Index	Class	average IoU[%]
0	Pupil	85.3
1	Surgical Tape	53.3
2	Hand	6.57
3	Eye Retractors	21.9
4	Iris	74.4
5	Eyelid	0.0
6	Skin	49.7
7	Cornea	88.0
8	Hydro. Cannula	0
9	Visco. Cannula	0
10	Cap. Cystotome	0
11	Rycroft Cannula	0
12	Bonn Forceps	3.58
13	Primary Knife	5.35
14	Phaco. Handpiece	0.0781
15	Lens Injector	16.4
16	A/I Handpiece	16.4
17	Secondary Knife	6.08
18	Micromanipulator	0
19	A/I Handpiece Handle	6.49
20	Cap. Forceps	0
21	Rycroft Cannula Handle	0
22	Phaco. Handpiece Handle	0
23	Cap. Cystotome Handle	0
24	Secondary Knife Handle	2.49
25	Lens Injector Handle	0
26	Water Sprayer	─
27	Suture Needle	0
28	Needle Holder	─
29	Charleux Cannula	0
30	Vannas Scissors	─
31	Primary Knife Handle	0
32	Viter.

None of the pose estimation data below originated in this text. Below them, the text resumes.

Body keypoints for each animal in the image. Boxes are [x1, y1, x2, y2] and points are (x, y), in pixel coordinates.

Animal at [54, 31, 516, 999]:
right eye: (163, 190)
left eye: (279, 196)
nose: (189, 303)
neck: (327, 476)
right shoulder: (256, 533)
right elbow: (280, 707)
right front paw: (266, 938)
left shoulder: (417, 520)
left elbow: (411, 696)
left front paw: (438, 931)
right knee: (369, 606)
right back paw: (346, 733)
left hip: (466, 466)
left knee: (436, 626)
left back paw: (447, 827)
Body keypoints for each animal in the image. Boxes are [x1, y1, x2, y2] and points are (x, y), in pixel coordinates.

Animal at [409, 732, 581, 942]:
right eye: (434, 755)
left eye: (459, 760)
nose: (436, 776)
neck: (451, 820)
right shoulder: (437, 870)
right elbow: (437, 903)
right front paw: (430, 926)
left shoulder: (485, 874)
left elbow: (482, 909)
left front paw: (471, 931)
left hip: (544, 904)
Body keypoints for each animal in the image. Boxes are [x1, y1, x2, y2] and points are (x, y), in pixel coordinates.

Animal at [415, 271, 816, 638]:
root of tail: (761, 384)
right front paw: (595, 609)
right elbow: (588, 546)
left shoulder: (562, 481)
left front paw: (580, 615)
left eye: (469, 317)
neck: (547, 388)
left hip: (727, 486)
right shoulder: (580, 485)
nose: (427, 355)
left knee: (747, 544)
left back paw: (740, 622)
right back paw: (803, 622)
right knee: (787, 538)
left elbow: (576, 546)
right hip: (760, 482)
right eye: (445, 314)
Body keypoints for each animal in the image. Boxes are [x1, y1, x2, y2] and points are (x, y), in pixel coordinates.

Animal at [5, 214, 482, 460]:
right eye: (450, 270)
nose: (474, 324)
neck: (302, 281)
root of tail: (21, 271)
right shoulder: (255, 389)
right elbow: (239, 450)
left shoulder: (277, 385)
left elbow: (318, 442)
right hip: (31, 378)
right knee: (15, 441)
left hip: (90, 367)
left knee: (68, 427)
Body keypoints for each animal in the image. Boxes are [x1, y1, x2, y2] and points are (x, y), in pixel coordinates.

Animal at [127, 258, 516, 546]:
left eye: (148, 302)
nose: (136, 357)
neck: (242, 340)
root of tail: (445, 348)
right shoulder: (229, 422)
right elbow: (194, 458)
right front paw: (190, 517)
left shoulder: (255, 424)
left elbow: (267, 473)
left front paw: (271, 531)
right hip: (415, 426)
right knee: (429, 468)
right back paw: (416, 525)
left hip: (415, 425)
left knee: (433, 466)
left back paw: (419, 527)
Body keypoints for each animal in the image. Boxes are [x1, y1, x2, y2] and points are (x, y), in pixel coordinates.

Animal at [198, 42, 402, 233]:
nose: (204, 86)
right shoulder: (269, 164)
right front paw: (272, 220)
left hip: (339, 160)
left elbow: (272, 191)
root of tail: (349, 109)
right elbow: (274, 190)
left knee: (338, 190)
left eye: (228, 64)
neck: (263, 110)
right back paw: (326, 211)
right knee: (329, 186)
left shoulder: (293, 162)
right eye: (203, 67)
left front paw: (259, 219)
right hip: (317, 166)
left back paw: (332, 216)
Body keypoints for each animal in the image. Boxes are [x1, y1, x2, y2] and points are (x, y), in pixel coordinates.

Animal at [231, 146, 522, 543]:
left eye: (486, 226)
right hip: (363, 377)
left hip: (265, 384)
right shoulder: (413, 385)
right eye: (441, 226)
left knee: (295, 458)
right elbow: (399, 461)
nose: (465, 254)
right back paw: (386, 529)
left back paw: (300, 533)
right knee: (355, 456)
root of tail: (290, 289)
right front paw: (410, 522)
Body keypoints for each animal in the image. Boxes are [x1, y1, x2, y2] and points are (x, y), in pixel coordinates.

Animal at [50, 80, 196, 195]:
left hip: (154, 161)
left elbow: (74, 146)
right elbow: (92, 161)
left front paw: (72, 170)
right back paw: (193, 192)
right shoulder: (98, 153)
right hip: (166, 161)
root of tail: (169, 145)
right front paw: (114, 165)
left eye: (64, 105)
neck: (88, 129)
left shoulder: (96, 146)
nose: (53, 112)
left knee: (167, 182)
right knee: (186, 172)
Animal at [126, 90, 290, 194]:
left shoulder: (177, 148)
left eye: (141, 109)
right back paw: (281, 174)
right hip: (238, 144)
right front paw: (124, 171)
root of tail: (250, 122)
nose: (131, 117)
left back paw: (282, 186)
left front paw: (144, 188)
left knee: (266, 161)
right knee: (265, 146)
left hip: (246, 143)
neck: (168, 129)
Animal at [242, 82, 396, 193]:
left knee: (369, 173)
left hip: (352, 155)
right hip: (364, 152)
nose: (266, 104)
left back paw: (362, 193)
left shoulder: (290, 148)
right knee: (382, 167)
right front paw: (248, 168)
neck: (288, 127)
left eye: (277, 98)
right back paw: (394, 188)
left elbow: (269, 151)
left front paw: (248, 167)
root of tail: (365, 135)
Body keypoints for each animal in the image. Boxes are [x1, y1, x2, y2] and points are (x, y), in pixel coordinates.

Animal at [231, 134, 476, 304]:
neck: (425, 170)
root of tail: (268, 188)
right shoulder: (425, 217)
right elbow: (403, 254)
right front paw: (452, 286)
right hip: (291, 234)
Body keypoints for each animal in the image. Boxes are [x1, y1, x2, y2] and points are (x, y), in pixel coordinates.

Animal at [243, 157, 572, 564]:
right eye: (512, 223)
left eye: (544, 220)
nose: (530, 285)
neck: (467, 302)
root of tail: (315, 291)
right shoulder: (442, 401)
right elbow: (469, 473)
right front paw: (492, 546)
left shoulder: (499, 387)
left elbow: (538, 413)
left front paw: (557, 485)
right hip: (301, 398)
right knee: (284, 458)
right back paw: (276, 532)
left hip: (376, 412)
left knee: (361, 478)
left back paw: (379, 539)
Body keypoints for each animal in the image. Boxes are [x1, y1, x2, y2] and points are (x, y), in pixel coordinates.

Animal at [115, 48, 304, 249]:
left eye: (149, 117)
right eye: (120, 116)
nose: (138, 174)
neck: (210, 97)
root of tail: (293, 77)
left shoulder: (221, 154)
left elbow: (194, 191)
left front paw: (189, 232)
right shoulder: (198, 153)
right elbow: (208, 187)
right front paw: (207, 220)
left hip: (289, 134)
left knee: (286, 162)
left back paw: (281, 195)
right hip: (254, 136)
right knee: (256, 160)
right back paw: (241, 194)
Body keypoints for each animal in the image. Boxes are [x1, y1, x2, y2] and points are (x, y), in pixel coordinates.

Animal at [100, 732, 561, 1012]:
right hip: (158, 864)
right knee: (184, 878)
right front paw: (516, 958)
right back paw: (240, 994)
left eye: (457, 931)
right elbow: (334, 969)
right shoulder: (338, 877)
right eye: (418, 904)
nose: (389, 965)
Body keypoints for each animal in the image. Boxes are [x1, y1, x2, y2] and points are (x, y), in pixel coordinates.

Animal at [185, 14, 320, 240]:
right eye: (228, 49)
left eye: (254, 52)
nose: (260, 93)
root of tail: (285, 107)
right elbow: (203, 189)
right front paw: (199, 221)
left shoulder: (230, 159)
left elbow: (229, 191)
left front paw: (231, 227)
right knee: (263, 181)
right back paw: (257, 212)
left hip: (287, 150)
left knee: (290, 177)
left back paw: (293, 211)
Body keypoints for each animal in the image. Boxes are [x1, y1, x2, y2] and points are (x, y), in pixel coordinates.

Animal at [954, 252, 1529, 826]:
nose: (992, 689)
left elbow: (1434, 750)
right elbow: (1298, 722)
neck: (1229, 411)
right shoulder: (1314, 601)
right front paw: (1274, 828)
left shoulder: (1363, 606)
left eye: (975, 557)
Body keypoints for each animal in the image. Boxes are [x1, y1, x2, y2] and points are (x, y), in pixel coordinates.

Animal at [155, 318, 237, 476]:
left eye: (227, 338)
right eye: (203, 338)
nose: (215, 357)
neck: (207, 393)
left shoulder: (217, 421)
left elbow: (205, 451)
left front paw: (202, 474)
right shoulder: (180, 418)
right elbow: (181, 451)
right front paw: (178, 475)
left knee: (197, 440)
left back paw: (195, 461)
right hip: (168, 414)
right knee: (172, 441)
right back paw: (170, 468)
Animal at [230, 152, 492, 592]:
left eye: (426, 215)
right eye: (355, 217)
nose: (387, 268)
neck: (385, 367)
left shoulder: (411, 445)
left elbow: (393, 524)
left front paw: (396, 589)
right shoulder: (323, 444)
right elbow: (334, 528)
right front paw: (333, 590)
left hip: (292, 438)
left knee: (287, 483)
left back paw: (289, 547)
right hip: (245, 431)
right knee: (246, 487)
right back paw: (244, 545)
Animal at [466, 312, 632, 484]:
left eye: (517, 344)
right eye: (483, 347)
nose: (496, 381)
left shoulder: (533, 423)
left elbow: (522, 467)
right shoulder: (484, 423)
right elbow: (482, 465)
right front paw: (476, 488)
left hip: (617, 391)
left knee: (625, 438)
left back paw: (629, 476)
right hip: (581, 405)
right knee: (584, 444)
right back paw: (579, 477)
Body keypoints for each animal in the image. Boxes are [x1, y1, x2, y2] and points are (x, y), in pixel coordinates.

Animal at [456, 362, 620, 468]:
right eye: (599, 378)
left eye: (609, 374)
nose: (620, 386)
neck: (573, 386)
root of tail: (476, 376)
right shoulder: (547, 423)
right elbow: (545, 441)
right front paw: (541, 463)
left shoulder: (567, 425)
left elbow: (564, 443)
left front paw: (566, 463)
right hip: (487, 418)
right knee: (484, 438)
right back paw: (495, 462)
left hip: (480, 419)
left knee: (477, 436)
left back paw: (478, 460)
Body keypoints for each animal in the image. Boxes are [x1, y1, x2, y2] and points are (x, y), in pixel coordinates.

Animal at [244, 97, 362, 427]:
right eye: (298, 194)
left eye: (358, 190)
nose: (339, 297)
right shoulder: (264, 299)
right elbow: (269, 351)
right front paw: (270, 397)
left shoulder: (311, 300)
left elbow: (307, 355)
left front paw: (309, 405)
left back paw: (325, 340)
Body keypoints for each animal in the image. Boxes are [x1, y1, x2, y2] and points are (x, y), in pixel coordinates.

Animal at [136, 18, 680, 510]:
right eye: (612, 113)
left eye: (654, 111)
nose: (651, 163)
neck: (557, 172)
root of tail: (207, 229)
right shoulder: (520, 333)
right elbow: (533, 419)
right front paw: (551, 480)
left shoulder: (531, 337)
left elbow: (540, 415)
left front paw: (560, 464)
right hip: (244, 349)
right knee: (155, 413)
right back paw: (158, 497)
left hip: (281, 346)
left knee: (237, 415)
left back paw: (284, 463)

Handpiece	0
33	Mendez Ring	─
34	Biomarker	─
35	Marker	─

7. Summary

In this article, we performed the semantic segmentation of the cataract surgery segmentation dataset [^ 1] published by Digital Surgery Ltd. using SegNet with 8 layers each for encoder and decoder. According to the paper [^ 1], it seems that 52.66% will be obtained with PSPNet, so in the future, based on this result, I will aim for the same or better performance while incorporating the latest methods such as network structure and data expansion method.